About this task:
Report how many rows below contain the string "bisher", treating case as significant. Give only the number.

[Extracted page text data]
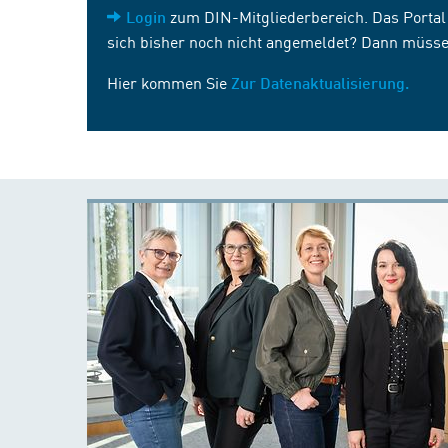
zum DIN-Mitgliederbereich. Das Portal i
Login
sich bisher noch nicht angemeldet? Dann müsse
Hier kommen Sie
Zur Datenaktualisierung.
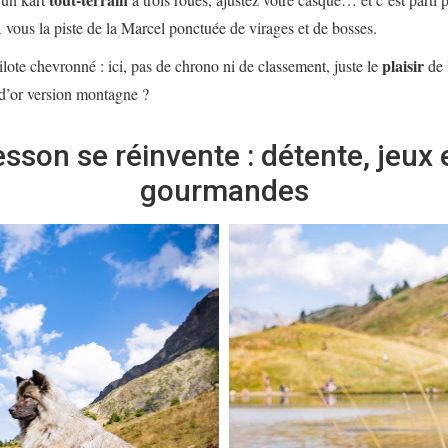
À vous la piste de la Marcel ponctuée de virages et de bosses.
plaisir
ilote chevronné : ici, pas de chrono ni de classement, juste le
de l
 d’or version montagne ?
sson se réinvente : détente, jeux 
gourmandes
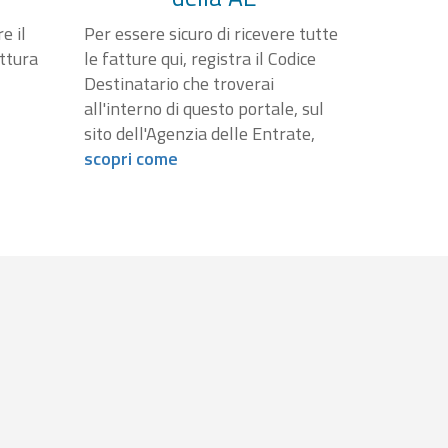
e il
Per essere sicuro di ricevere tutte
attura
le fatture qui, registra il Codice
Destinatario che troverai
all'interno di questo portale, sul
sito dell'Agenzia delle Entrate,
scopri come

Your response:
1